◆ **Task instructions**
Taking the line with "middle dip: (85, 121)" as the start, reproduce every line until the records end, exactly and with nothing added.
[Start of Attachment]
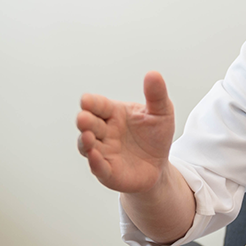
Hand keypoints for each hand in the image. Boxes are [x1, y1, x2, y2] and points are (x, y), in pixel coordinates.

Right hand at [76, 71, 174, 193]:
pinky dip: (95, 162)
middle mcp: (104, 132)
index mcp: (114, 113)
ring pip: (87, 146)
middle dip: (85, 121)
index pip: (98, 105)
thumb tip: (153, 74)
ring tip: (88, 136)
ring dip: (85, 142)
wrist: (159, 165)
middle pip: (89, 124)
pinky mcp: (108, 172)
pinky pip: (98, 167)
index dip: (91, 103)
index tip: (86, 100)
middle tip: (83, 118)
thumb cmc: (155, 135)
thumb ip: (156, 95)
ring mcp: (103, 152)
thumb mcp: (161, 113)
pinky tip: (95, 156)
[End of Attachment]
◆ **Result**
middle dip: (85, 121)
index pip: (98, 105)
thumb tip: (153, 74)
ring tip: (88, 136)
ring dip: (85, 142)
wrist: (159, 165)
middle pip: (89, 124)
pinky mcp: (108, 172)
pinky pip: (98, 167)
index dip: (91, 103)
index tip: (86, 100)
middle tip: (83, 118)
thumb cmc: (155, 135)
thumb ip: (156, 95)
ring mcp: (103, 152)
thumb mcp: (161, 113)
pinky tip: (95, 156)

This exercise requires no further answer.